门外的陈忠泰可等不及了,他一脚将房门踹开,冲进房中就大叫道,“江华,你这害人精,竟敢使出这种下三滥手段害人,看我不打死你——”
“小舒别怕,姐夫来救你!”
“陈忠泰,你,你怎么来了?”江华看到陈忠泰闯入自己房中,心中十分诧异。

“我为什么不能来?你这淫贼,简直是无法无天了!”陈忠泰二话不说,上前揪住江华就是一顿胖揍。江华年纪大了,根本不是陈忠泰的对手,瞬间被打得鬼哭狼嚎,急急忙忙往门外跑去,边跑边大叫道:“来人,救命啊!有贼人进来行凶了,快来抓贼啊!”
“明明他才是贼,一个十恶不赦的大淫贼,他还好意思喊抓贼?”陈忠泰望着江华的背影,心头还十分生气。
秦舒见陈忠泰来了,忍不住就跳下床,猛地扑入这小子怀里道:“姐夫,呜呜——”

“好了小舒,不哭了!此地非久留之地,快走——”陈忠泰担心江华把家人都叫了起来,到时候自己是有理也说不清了,于是拉上秦舒就往外走。
二人匆匆跑了一阵,还未跑到陈忠泰家中。秦舒忽然从身后抱住陈忠泰,十分放荡地叫了起来,“姐夫,不行了,我浑身好热,我,我想——”
话音未落,她竟从背后猛烈地撕起了陈忠泰的衣衫。原来,江华刚刚除了给秦舒喂解药外,还给她喂了一种足以激起她体内所有浴火的药物。人一旦吃了这种药,如果不找到人释放,那就会七窍流血而死。
陈忠泰虽然不知道这种药的威力,但她转过身,看到秦舒猩红的双眼,不得不顺势跟她一起,滚在了附近的菜地里。
差不多一阵烟的功夫后,二人行事完毕。江华也带了两个身体力壮的汉子追上来了,他为了让陈忠泰永远地保守住他的秘密,竟让那两个汉子,趁着夜色,将陈忠泰弄死。当然,为了得到秦舒,他还想把她抓回去,然后关进密室之中。
那两个身强力壮的汉子,虽然都是村里人,但他们平日吃住在江华家里,每个月还从江华那里领取二十文工钱,因此他们得了江华的命令后,也不管陈忠泰是不是好人,一心就想将他弄死,然后草草埋葬。

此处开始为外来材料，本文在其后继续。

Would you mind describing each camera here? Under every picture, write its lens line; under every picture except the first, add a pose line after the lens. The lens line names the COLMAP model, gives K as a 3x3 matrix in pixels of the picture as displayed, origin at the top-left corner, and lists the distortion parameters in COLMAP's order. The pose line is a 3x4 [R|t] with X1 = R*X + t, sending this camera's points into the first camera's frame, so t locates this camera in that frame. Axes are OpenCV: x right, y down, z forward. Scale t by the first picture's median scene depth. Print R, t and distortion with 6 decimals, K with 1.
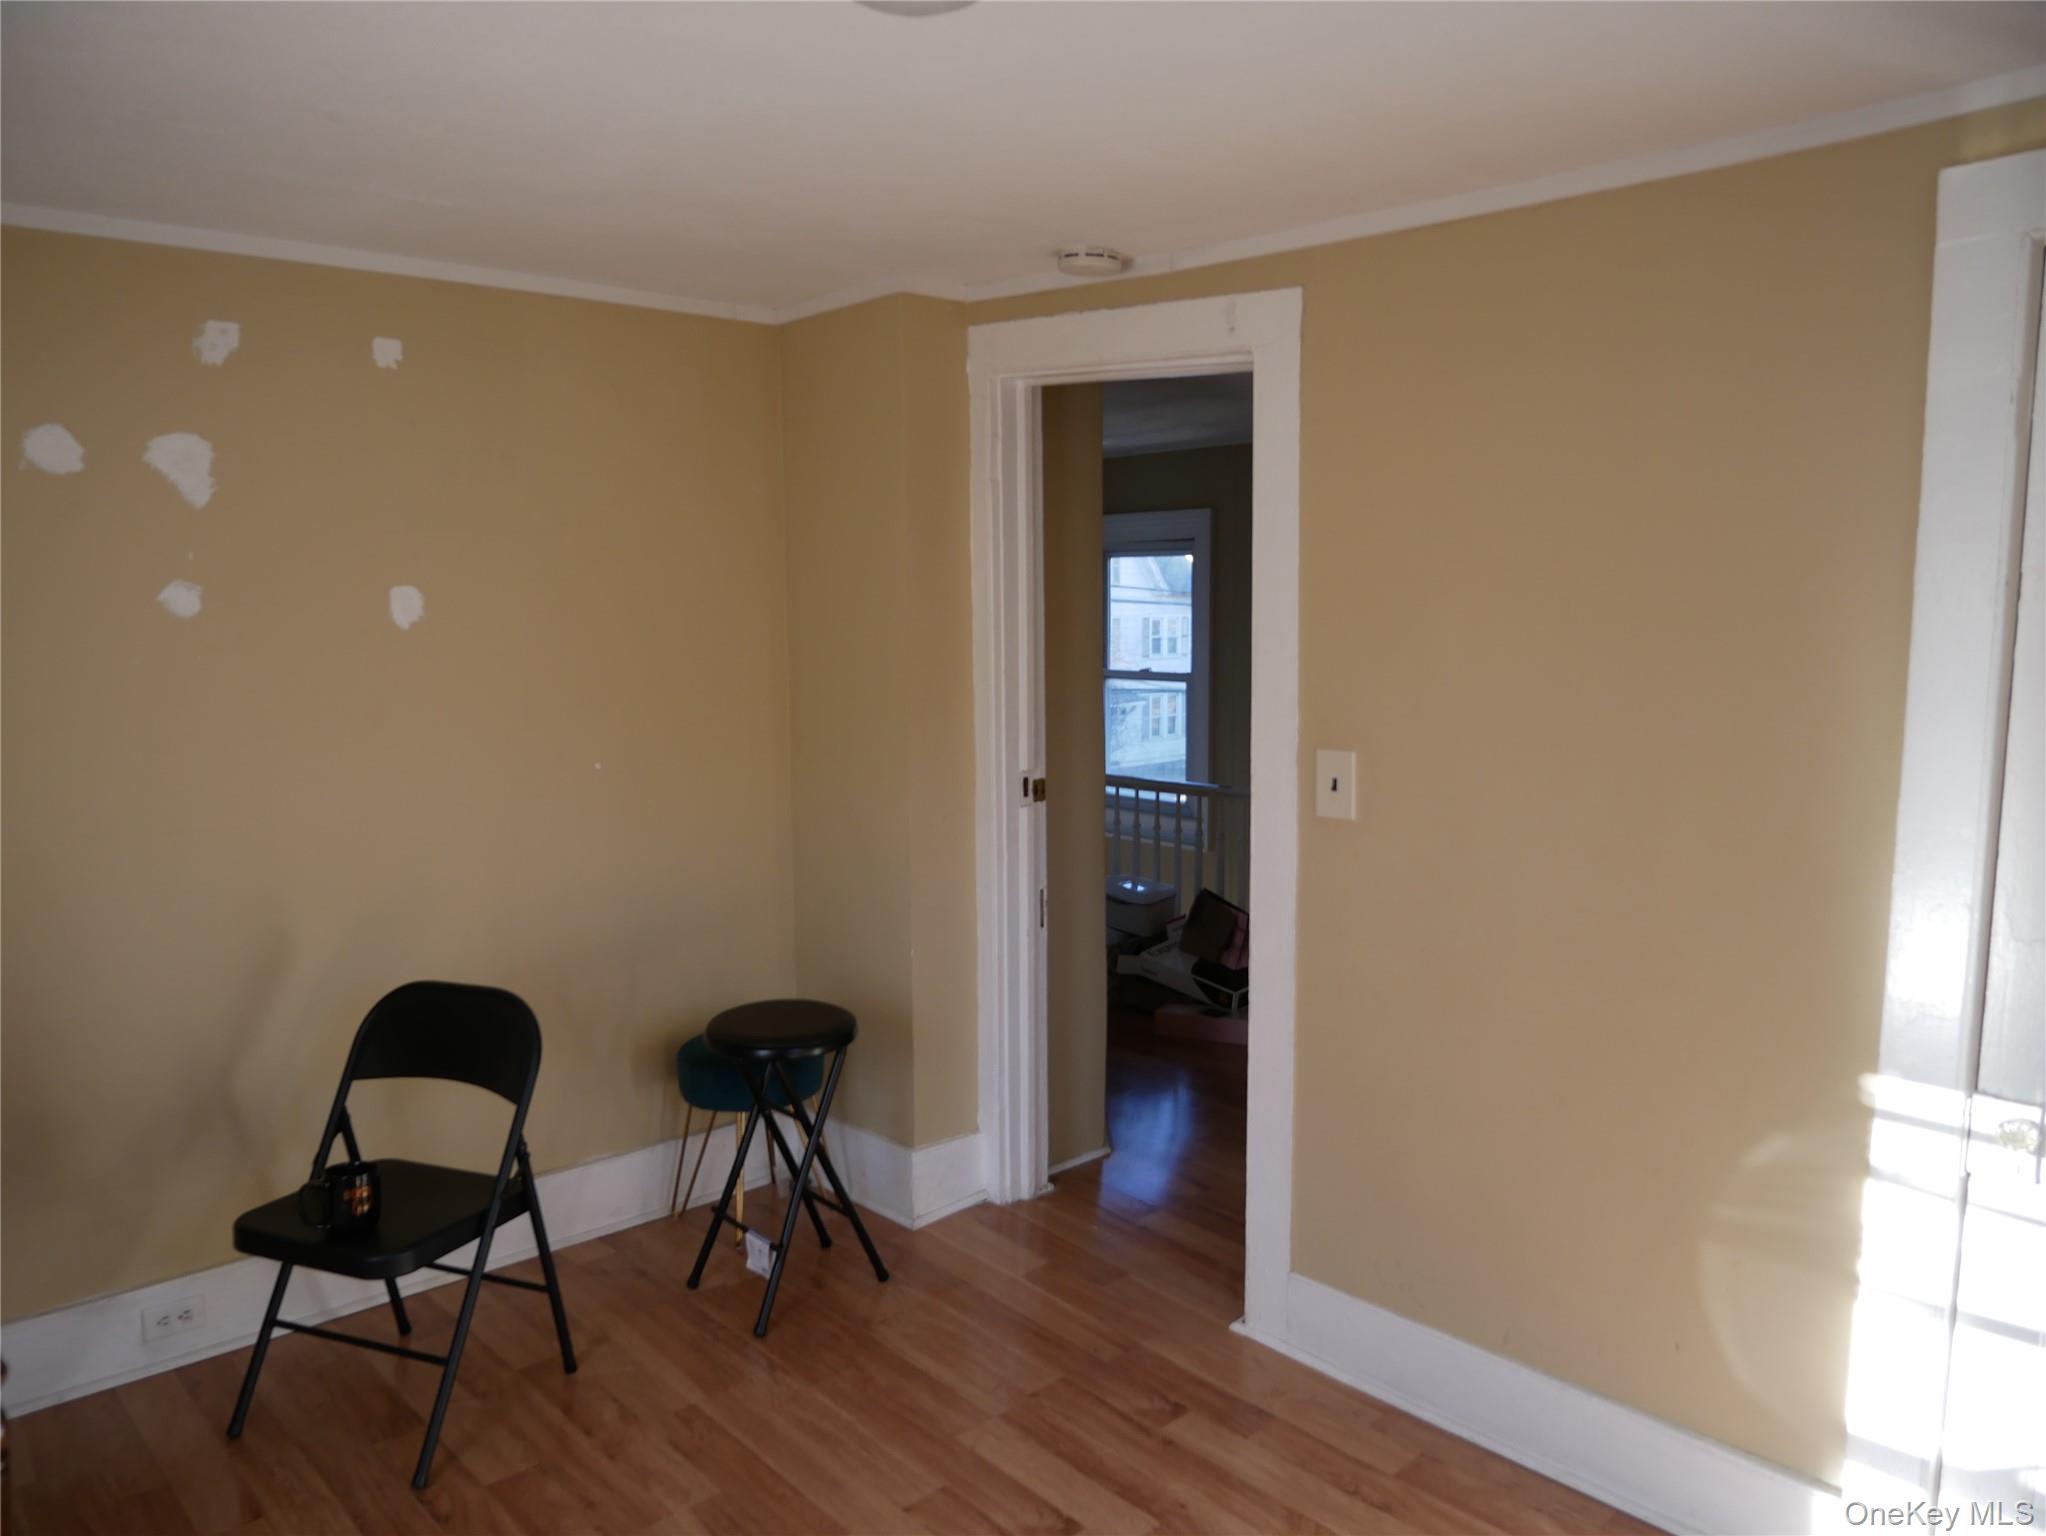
lens RADIAL K [[1464.3, 0, 1027.3], [0, 1464.3, 765.5], [0, 0, 1]] dist [-0.008754, -0.001522]
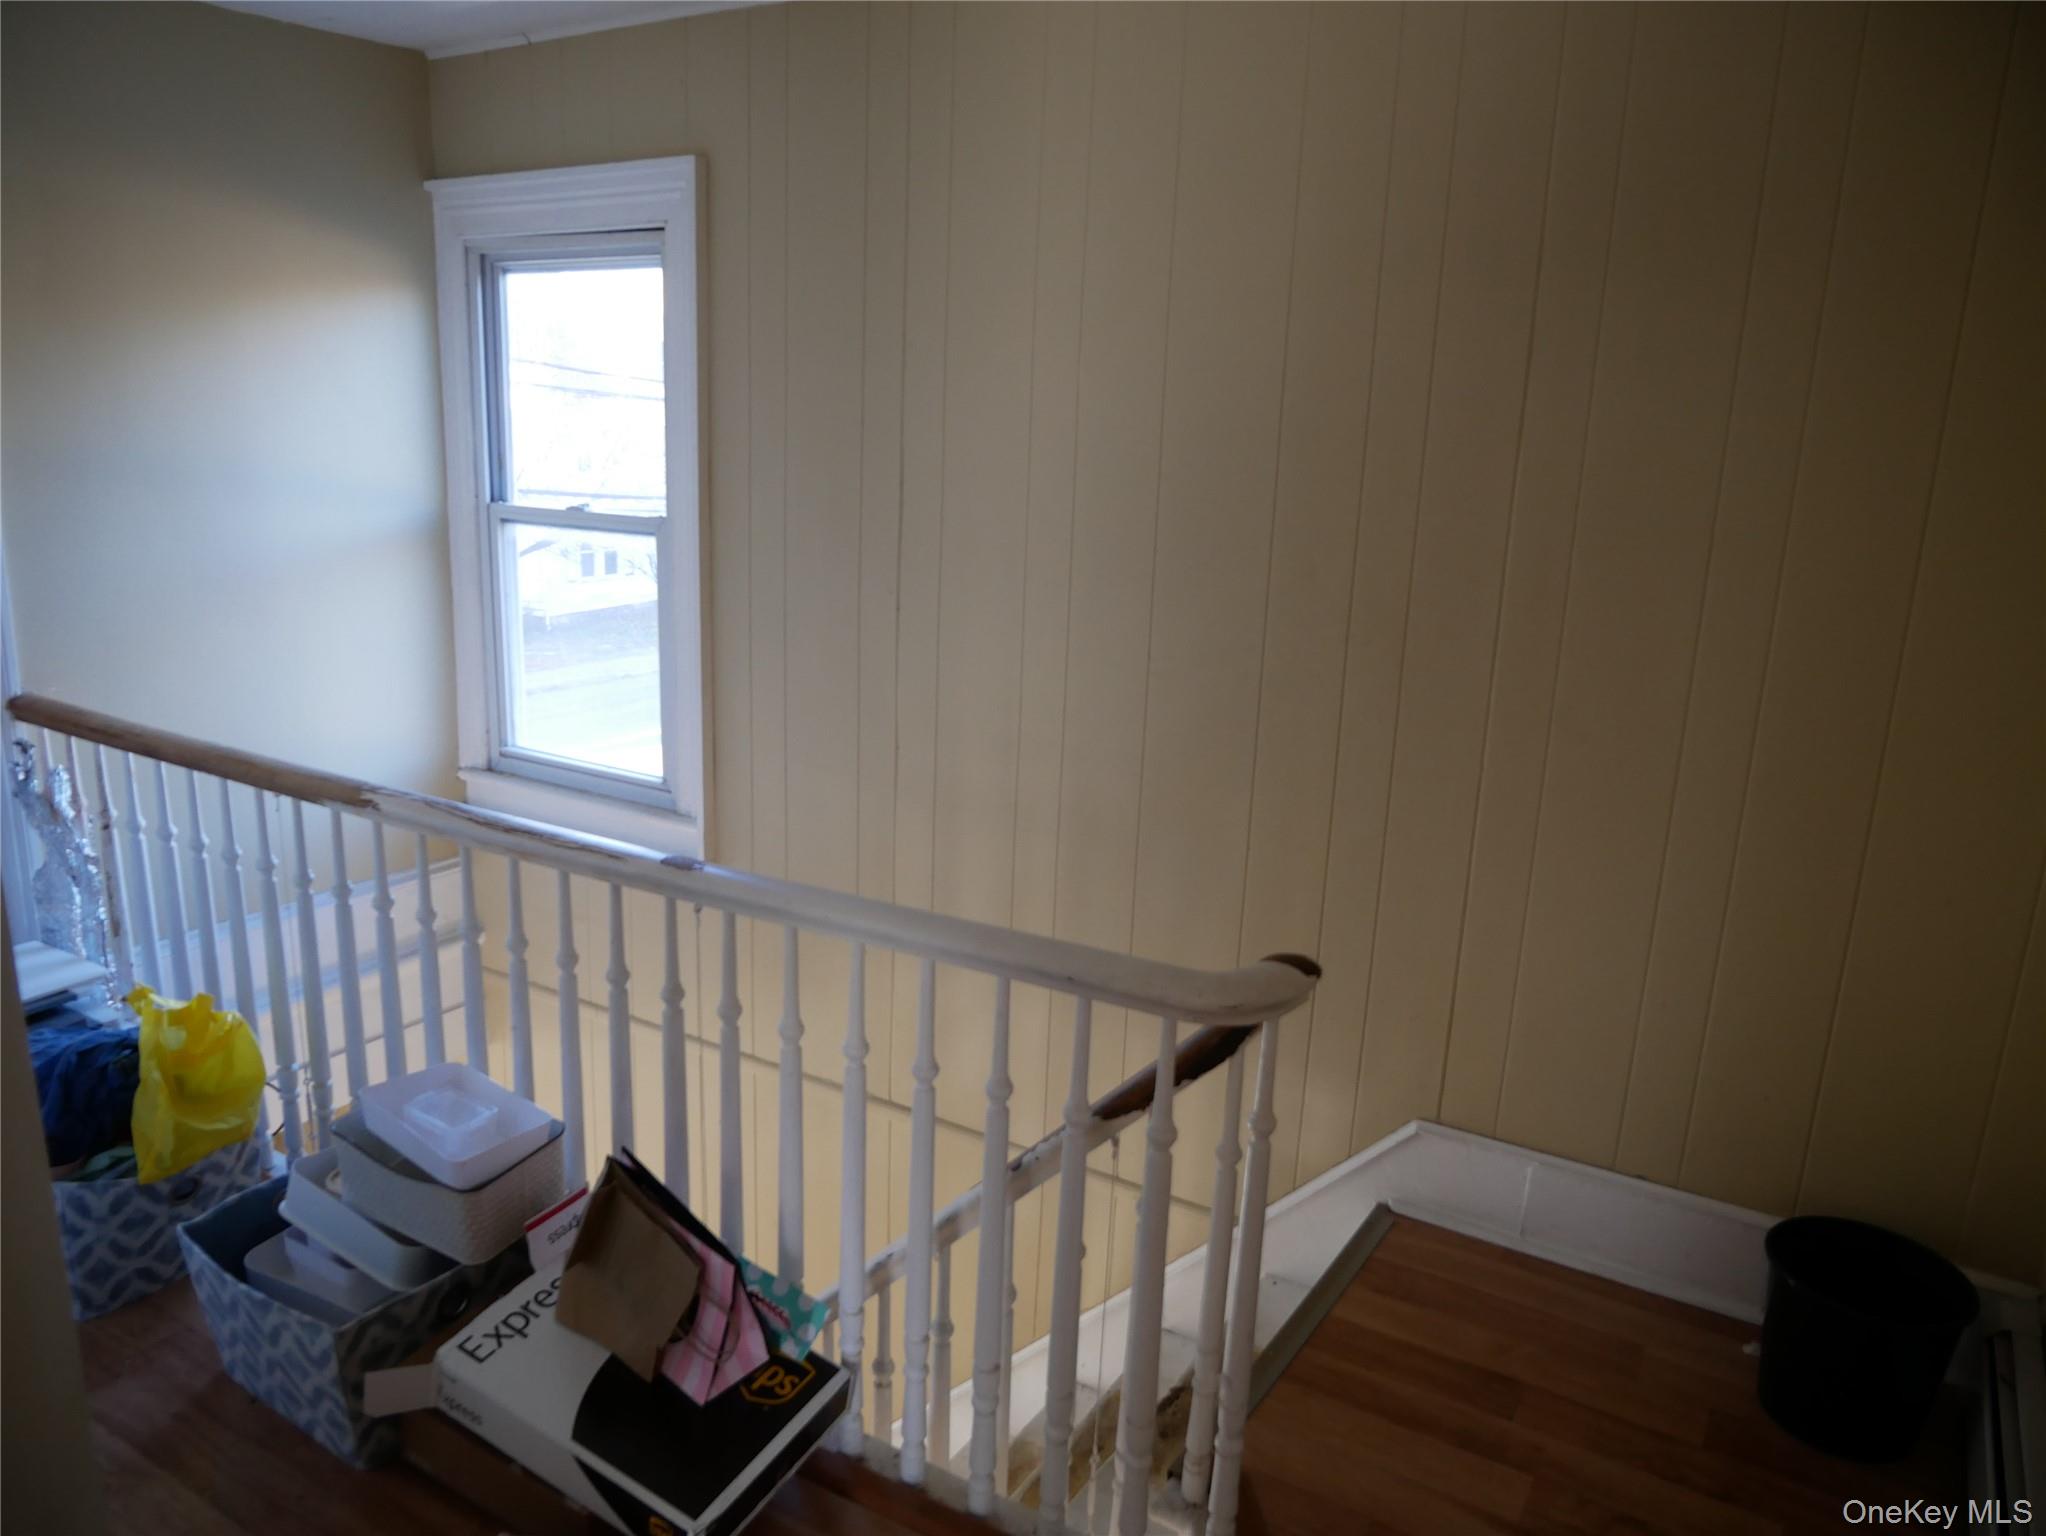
lens RADIAL K [[1464.3, 0, 1017.9], [0, 1464.3, 767.6], [0, 0, 1]] dist [-0.008754, -0.001522]
pose [[0.964195, -0.030823, 0.263398, 0.118533], [0.001019, 0.993646, 0.112550, -0.044462], [-0.265193, -0.108251, 0.958099, 0.626858]]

好在关键时刻,一条大青蛇忽然从路边窜了出来。只见它连续使出两个“降龙摆尾”之势,便把那两个汉子扇到一边去了。那二人被扇之后,本来还想提起家伙再战的,但见到那大蛇张开的血盆大口,二人瞬间秒怂,纷纷丢了家伙逃命去了。
江华见到那大蛇之后,瞬间吓得瘫软在地。陈忠泰趁机找来绳子,将这小子捆了,送到了里正朱大友家里,并将这小子所犯之罪一一说明。朱大友还有些不信,但在陈忠泰的指引下,找到江华关押妇人的那个密室时,才知这小子罪孽深重。于是,朱大友将江华胖揍一顿后,次日一早,便带了几个人,将这厮送到了衙门里。
三个月后,江华被判凌迟处死,罚没所有家产。而陈忠泰呢,最后把秦舒也娶了,这真是一件人间美事啊。